The exact retention period may vary depending on the assignment, client relationship, legal requirements and whether the material remains relevant to our archive or operational records.

10. Security

We take reasonable technical and organisational measures to protect personal data against unauthorised access, misuse, loss, disclosure or alteration. These measures may include controlled access, secure delivery methods, platform protections and internal operational controls.

No method of transmission or storage is completely risk free, but we work to handle information responsibly and in line with good professional practice.

11. Your rights

Under UK data protection law, you may have rights including:

• The right to request access to personal data we hold about you
• The right to request correction of inaccurate information
• The right to request deletion in certain circumstances
• The right to object to certain processing
• The right to request restriction of processing in some situations
• The right to withdraw consent where consent is the basis relied on
• The right to complain to the Information Commissioner’s Office

If you want to exercise any of these rights, please contact us and provide enough detail for us to identify the relevant information.

12. Cookies and website analytics

Our website may use cookies and similar technologies to support essential site functions, remember preferences, improve performance and understand how users interact with the site.

For more detail, please see our separate cookie policy once published. Where cookies involve personal data, they are handled in line with this privacy policy.

13. External links

Our website may contain links to third-party websites, publications or external services. We are not responsible for the privacy practices, security or content of those third-party sites. You should review their own privacy notices before submitting personal data to them.

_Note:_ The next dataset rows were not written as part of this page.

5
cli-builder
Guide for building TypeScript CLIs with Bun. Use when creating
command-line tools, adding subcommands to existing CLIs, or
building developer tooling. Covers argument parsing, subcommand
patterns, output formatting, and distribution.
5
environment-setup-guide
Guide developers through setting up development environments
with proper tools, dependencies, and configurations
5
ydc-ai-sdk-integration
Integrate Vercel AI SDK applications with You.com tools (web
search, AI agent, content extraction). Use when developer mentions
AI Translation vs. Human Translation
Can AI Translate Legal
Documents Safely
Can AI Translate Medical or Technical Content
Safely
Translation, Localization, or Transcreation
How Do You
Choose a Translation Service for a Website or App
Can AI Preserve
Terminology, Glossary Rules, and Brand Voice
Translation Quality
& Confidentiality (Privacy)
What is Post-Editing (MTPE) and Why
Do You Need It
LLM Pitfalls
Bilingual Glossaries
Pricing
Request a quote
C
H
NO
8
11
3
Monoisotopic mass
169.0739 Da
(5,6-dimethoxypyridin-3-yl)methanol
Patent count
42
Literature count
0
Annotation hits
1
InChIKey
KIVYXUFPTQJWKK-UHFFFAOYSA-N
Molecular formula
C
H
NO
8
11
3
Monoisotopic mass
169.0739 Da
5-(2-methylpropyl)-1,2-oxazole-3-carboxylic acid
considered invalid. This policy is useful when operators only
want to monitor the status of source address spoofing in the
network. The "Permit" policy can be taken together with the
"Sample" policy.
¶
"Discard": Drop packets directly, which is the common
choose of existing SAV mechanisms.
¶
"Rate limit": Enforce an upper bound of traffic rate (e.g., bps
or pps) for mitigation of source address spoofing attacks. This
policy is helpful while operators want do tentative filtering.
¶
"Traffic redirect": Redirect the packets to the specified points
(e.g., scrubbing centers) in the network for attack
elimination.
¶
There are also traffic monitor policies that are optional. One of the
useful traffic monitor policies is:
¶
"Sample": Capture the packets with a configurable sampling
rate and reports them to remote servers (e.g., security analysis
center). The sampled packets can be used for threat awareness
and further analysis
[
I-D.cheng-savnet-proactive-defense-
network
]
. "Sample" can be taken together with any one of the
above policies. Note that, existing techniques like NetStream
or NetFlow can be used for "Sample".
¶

14. Changes to this privacy policy

We may update this privacy policy from time to time to reflect changes in our services, systems, legal obligations or business operations. The latest version will always appear on this page, together with the most recent update date.

15. Contact us

If you have any questions about this privacy policy or how Corporate Photo Agency handles personal data, please contact us at pictures@corporatephotoagency.co.uk.

You also have the right to raise concerns with the UK Information Commissioner’s Office if you believe personal data has not been handled correctly.